I am driving around town in a very fancy white car top down. Think I’m in Chelsea, because of the tall brown town houses in courtyards with gated parks.
In my hand I have a broken golf ball, a tiny stone poking from one end that I can push back into the ball with my thumb. And when I squeeze the ball from the other side, the stone pokes back out. I play with it, pushing, squeezing. It could cause some damage, but the stone doesn’t want to propel from the ball no matter how hard I squeeze.
I could try to throw it.
I drive over red tiles that are broken. They are spread across the road, and even across the bridge, it is coverered with tiles. All kinds of tile, curved Mediterranean roof tiles, garden pot tiles in different colors, piled high so I have to navigate the car between each pile. I could bounce the golf ball from the bridge and could cause even further damage.
Instead I drive into a warehouse where I see tiles piled up even more, and see now that this is where they come from. Workers are pilling them up and I have to manoevre my car carefully between the piles stacked at the entrance, in order not to scratch the sides.
I remember that I have the golf ball, that I wanted to throw it. I think about the damage I could cause, but also that I do not want to hurt any one. Then just as I am driving out I throw the ball back through the warehouse entrance. One of the workers calls out to another.
“What the hell was that?” as the golf ball pings around the warehouse bay. “Was it a ball?” The other spurts out as he ducks down. Luckily it doesn’t hurt anyone.
I like my car, it’s fancy enough that I can press a dashboard button and it will shift its looks. I press the button for show, and there is a whirr as it flicks its blonde hair across the bonnet and over the headlamps which grow long fluttering black eyelashes.
I am with a platinum blonde, bolt straight hair, almost silver in color, cut in a bob. She is thin and tall, has a soft pouty face. We are having a party in my apartment. A good view of the city. I sense she is a little bored; of the party, or of the guests, or perhaps she is not into me as much as I am into her. Siobhan is there, as well as Nena’s friends. The woman is leaning against a doorway, surveying the room and I look up at her.
You. Are. Gorgeous, I tell her. She instantly brightens up, gives me a wide smile.
Let’s have some Pimms and take a bath, she announces.
OK. I get two crystal tumblers, but they are not matching. Regardless, I pour in the orange brown liquid over ice.
I tell people the party is over. A dark haired boy, early teens, is one of the last to go.
I’m finishing up my laundry, he says. I cannot believe someone brings their laundry to a party.
We’ll cancel the cycle, I tell him. The console of the washing machine looks more like the back panel of a stove, old, black, with mechanical dials for the different cycles. I press various buttons trying to stop it. The console falls forward, is loosely connected to the base of the machine with only a couple of wires to prevent it from being entirely disconnected. I prop the console back up. The boy wants to unload his clothes from the machine.
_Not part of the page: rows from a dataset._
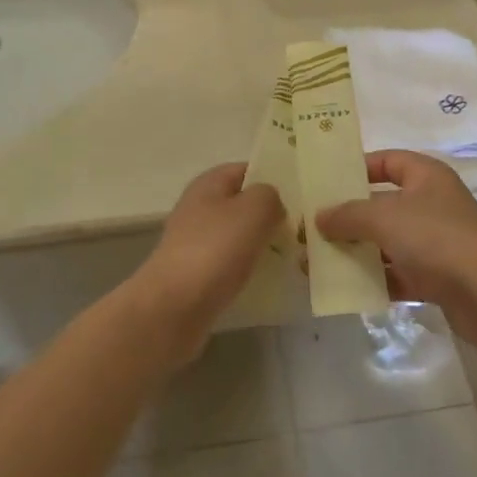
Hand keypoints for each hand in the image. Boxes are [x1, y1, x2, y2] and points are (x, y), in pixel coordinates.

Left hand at [132, 164, 282, 362]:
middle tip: (302, 230)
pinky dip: (248, 269)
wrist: (173, 308)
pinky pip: (230, 263)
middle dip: (270, 215)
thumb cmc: (215, 250)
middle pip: (242, 204)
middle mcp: (199, 207)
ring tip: (292, 257)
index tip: (301, 197)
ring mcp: (195, 241)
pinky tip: (268, 280)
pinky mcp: (195, 273)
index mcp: (209, 183)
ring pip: (238, 235)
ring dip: (261, 244)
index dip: (273, 178)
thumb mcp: (254, 209)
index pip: (247, 169)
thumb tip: (272, 204)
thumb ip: (270, 196)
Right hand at [317, 152, 476, 356]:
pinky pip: (398, 274)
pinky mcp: (437, 278)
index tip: (326, 181)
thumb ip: (348, 215)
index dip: (358, 167)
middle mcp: (432, 204)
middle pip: (382, 204)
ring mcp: (435, 242)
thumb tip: (318, 217)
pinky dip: (375, 279)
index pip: (388, 161)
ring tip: (317, 262)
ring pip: (387, 242)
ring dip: (356, 251)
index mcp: (426, 176)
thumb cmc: (437, 238)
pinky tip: (344, 288)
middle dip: (348, 216)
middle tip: (312, 227)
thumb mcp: (384, 218)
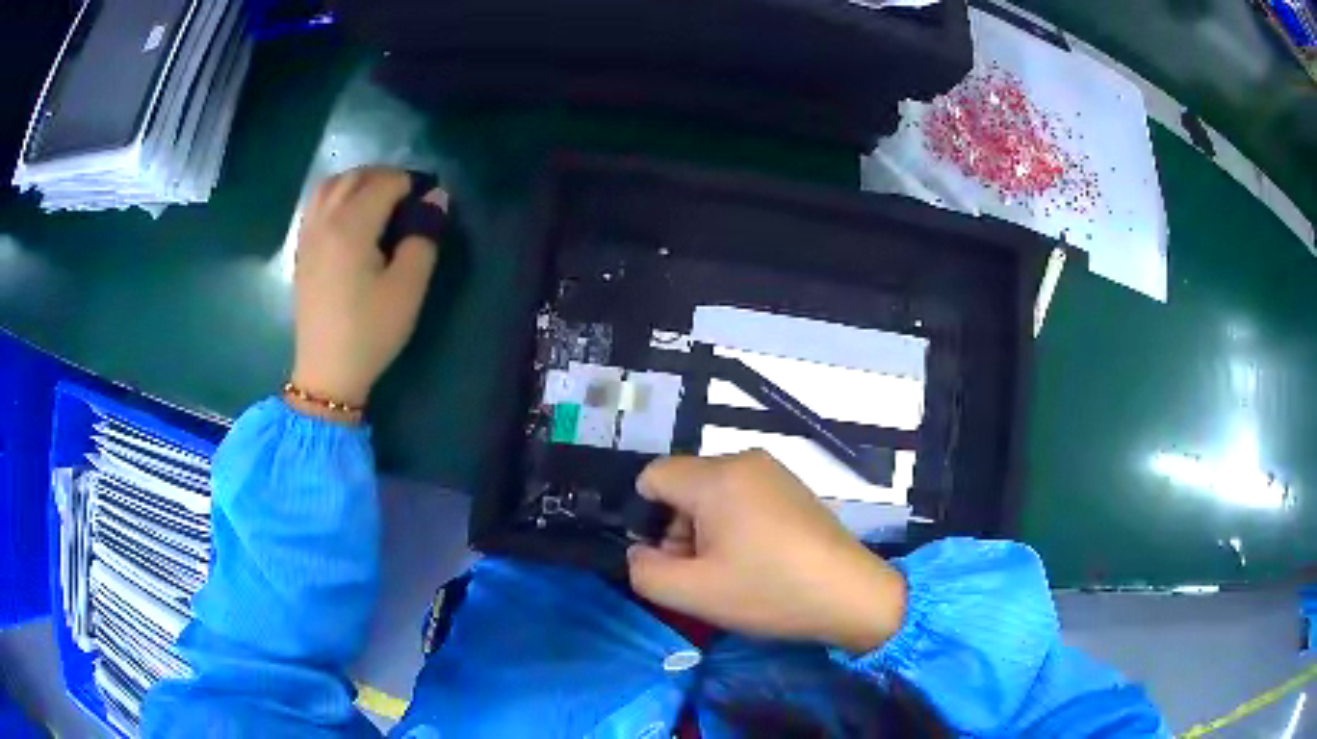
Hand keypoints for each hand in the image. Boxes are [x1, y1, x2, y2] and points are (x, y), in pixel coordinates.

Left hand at [291, 167, 447, 407]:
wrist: (327, 371)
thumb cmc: (371, 331)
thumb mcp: (409, 289)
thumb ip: (424, 237)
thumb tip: (436, 199)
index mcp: (352, 227)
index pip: (386, 183)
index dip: (412, 186)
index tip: (429, 204)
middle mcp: (325, 221)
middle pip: (355, 176)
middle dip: (385, 177)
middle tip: (408, 199)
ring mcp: (308, 234)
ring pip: (330, 185)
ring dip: (357, 182)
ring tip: (377, 200)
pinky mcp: (302, 250)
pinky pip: (315, 204)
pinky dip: (335, 195)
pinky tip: (348, 216)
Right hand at [627, 451, 906, 653]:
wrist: (850, 594)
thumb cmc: (769, 591)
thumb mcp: (693, 593)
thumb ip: (644, 571)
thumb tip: (639, 551)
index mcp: (716, 477)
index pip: (652, 476)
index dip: (646, 518)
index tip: (670, 557)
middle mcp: (744, 460)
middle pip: (683, 484)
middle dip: (678, 527)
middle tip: (702, 571)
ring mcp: (773, 471)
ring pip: (712, 491)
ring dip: (706, 528)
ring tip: (731, 569)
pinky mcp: (792, 487)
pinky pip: (743, 495)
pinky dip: (735, 523)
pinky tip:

You can’t go in there, I tell the boy, pointing towards the bathroom. She is waiting for me there.
Through the doorway, I see the woman lying down on what looks like a bed. She is wrapped head to toe in a blue blanket like a shroud. The boy will just have to carry the laundry home wet.
Staying at a château adjacent to the Lac Leman, gold trim and chandeliers.
We are having a party, lots of wine, beer, on the TVs are football games. England is playing Portugal, and across the front of the blue and white shirts of the England team is written “DOWNING”. The Portuguese also have a name.
Another crowd, of Americans this time, shows up. I don’t know this crowd, but one of them comes over, points to a TV.
“Who’s playing?”
“Portugal,” I reply.
But he says, “No, it’s Turkey.” And close up, I see he’s right.
I go over to a table to get more alcohol.
“Give me more wine.” a squat woman tells me, and I am annoyed. There is not much left, but I split the remainder. It’s fizzy. It’s actually ginger beer.
Tired now, I retire to my bedroom, but I am afraid this new party will keep me up. I lie down and hold up my hand. The cut on the back of my index finger is not healing. It is a vertical line, the length of the finger. I look closely and bend it; the cut opens out to reveal pulsing flesh and organs underneath.
Now Germany has a free kick and to celebrate, the team does a slide, face first, arms spread out. Some of the players get their head and bodies stuck, they are upside down in the grass, legs flailing comically in the air.
They complain that the ground is too soft to take a free kick, and to prove it they try the slide again. Three new holes side by side are created by the players heads. The ref is irritated. He puts a marker to the right of the third hole.
“You can take your kick from here,” he says.
The England team line up across the goal line. The goal keeper parries the ball but it ricochets off a teammate and bounces over the line despite the wall of players. We attempt to clear it, but it is clearly a goal.